(MATERIAL FOR THIS EXERCISE Opens)
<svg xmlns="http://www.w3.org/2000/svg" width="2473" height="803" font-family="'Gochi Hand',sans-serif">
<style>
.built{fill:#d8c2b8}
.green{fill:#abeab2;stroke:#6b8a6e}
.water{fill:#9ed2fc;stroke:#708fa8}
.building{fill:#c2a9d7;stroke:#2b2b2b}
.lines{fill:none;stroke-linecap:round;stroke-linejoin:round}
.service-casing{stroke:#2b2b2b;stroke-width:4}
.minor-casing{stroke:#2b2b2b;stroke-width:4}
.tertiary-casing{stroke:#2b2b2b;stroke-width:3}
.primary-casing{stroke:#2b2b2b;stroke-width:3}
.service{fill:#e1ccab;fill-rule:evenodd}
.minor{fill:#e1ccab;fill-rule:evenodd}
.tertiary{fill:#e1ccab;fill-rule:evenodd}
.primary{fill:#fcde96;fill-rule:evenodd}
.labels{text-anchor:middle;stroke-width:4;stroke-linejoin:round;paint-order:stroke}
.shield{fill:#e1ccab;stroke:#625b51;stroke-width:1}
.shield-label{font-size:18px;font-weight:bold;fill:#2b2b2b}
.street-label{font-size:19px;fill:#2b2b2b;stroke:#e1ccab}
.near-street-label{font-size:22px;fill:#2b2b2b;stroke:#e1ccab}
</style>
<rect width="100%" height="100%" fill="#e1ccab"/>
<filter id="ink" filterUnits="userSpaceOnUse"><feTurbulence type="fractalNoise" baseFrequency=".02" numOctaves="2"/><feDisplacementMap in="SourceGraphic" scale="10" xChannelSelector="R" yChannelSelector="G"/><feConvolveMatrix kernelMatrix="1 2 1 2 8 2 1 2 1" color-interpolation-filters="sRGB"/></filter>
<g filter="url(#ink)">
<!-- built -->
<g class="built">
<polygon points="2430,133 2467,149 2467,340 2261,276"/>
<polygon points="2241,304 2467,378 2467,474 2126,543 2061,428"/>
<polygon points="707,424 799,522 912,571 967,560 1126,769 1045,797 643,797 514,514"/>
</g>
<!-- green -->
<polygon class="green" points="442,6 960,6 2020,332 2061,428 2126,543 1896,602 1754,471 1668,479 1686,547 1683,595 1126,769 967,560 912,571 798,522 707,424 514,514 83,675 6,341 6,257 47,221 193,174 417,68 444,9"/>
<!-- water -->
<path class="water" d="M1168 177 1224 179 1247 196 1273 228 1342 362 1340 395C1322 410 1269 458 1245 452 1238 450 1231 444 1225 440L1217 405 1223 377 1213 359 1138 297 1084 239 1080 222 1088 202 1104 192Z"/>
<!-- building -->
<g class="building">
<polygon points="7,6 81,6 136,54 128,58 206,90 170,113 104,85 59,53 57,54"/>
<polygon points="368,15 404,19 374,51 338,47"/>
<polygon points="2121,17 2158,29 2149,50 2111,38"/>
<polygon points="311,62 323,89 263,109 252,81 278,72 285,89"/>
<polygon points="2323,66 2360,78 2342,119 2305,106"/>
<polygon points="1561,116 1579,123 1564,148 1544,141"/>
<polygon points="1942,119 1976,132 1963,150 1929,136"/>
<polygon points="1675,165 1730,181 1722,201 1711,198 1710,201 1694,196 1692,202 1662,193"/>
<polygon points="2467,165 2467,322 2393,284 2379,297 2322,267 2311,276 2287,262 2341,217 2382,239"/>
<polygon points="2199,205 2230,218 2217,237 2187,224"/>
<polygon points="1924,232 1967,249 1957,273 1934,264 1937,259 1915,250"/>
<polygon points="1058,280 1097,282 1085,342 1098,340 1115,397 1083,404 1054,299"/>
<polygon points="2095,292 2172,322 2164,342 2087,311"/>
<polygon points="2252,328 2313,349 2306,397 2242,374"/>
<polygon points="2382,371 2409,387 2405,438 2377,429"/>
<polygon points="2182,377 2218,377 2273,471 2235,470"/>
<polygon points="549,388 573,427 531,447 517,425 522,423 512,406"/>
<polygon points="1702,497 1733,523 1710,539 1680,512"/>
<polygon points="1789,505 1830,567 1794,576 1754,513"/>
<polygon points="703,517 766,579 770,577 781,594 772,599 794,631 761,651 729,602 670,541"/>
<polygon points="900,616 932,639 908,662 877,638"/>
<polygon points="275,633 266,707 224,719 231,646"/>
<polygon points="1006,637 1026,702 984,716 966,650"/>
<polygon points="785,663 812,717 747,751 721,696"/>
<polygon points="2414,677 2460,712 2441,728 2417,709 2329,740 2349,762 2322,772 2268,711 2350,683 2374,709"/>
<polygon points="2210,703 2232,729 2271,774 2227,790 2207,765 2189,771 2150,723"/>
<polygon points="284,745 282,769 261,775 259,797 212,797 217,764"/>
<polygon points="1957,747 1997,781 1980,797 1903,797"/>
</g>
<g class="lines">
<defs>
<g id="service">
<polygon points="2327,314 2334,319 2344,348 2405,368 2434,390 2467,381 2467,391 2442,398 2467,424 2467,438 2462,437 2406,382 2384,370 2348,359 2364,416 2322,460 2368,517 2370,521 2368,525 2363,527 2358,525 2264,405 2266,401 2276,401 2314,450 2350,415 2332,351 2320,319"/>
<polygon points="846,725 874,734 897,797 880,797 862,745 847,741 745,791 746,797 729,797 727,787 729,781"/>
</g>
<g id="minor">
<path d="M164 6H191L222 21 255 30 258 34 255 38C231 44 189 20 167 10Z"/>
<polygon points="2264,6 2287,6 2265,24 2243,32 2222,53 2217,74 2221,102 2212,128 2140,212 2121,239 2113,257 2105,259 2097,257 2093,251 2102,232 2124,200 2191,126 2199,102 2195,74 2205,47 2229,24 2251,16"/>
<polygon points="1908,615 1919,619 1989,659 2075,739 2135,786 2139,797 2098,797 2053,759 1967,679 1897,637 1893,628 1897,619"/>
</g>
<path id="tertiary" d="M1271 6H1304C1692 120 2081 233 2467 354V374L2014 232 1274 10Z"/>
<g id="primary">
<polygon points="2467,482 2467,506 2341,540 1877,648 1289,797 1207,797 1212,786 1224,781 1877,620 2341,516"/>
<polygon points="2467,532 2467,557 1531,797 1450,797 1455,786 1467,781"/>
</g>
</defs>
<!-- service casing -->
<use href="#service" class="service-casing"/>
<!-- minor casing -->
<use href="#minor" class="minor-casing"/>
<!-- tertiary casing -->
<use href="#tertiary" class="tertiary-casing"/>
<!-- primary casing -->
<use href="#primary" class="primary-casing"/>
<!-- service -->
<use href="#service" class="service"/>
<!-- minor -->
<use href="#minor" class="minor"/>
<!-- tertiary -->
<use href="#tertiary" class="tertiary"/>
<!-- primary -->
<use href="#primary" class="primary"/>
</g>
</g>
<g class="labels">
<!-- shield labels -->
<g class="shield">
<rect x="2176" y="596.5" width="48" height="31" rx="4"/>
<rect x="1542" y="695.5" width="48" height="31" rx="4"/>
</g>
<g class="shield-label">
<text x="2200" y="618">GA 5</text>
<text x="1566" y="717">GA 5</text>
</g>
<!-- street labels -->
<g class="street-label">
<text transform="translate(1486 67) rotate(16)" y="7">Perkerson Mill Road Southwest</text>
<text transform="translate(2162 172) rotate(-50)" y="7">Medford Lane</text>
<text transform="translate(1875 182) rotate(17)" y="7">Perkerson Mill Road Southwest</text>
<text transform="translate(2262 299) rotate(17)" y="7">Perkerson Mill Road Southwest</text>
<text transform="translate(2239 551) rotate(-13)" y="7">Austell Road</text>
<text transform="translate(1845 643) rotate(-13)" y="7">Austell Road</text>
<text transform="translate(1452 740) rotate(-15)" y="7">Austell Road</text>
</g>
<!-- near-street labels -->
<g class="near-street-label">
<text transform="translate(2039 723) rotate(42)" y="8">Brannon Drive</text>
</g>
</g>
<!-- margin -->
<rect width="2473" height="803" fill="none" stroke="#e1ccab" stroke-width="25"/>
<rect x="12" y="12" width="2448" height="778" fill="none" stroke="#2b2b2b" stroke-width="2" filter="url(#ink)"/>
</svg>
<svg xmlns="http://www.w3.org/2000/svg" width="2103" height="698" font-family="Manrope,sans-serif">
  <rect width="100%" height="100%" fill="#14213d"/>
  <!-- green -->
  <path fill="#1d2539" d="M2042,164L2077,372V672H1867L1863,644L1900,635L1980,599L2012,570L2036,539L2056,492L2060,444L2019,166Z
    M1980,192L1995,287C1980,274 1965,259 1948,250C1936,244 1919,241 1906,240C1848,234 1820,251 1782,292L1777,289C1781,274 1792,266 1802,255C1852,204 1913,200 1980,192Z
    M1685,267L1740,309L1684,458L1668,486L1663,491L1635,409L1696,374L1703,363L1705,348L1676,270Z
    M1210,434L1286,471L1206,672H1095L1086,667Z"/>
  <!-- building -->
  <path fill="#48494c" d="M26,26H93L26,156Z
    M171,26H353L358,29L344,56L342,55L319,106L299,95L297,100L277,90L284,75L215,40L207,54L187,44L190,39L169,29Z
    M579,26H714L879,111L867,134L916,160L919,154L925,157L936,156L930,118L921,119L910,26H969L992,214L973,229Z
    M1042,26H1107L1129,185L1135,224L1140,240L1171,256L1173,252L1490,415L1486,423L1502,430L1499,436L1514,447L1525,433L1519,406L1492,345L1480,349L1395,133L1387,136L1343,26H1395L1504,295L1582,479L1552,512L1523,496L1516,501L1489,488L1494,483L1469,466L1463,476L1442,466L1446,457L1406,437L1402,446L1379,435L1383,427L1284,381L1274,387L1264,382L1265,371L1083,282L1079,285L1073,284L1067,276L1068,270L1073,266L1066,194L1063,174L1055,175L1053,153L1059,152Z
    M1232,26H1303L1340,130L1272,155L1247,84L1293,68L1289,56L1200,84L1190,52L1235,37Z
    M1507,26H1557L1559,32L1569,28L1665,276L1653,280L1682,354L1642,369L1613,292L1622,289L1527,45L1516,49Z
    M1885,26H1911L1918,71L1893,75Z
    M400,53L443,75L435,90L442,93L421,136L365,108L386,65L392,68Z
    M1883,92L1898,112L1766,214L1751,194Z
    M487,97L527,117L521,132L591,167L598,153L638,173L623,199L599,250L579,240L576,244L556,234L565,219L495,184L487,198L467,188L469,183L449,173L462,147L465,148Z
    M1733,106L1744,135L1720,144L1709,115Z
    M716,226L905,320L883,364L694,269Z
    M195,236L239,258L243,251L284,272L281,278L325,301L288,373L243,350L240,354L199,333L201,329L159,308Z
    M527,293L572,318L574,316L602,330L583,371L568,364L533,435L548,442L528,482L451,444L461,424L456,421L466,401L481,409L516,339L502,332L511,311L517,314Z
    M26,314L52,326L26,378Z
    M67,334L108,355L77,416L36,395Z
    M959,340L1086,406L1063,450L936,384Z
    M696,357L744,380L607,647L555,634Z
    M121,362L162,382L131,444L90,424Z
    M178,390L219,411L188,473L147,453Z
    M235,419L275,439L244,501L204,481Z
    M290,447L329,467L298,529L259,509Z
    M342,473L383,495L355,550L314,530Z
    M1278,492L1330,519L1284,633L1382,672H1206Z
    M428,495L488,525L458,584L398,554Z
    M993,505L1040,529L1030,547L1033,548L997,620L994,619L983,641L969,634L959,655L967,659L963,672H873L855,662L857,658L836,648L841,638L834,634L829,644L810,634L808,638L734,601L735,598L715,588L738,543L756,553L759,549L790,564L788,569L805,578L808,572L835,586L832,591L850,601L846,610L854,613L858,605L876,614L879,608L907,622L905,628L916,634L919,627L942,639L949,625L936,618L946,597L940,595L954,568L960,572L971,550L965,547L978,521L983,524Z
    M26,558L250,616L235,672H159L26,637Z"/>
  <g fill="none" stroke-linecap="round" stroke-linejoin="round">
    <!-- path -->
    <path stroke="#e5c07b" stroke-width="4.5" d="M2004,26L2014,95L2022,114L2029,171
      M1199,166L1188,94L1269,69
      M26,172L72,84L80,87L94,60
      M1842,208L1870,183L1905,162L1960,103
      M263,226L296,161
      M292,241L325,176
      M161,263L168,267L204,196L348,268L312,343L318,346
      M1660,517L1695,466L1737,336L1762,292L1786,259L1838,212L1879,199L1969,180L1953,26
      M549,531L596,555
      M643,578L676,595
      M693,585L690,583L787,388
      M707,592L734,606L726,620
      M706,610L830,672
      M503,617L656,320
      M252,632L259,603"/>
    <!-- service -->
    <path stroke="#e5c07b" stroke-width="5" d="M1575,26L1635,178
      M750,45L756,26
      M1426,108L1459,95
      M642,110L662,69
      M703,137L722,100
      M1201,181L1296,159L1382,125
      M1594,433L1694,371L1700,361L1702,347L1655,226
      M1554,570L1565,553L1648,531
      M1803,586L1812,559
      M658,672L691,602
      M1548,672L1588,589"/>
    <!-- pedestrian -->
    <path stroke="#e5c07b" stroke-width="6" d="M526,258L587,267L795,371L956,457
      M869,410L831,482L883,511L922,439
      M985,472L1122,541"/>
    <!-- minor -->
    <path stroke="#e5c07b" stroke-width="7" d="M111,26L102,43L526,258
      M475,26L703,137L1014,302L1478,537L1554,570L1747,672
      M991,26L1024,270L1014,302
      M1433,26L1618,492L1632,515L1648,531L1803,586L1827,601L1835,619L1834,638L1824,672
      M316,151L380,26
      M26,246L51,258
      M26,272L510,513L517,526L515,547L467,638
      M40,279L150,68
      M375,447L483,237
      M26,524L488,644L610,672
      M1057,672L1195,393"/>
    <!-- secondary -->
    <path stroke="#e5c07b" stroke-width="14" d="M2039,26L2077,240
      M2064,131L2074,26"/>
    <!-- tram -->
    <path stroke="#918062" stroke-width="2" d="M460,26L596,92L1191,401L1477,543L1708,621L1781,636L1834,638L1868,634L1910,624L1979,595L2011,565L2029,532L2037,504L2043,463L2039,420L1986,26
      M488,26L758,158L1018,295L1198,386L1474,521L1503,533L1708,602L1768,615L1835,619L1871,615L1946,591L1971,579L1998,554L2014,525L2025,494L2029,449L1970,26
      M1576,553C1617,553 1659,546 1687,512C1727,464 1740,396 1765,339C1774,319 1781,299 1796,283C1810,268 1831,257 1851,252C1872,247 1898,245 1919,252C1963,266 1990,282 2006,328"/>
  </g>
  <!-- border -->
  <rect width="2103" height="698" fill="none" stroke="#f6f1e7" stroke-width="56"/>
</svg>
(MATERIAL FOR THIS EXERCISE Closes)
In the records above, find each line that mentions the word "rule", and copy it.

> _TASK RESPONSE_:
.service{fill:#e1ccab;fill-rule:evenodd}
.minor{fill:#e1ccab;fill-rule:evenodd}
.tertiary{fill:#e1ccab;fill-rule:evenodd}
.primary{fill:#fcde96;fill-rule:evenodd}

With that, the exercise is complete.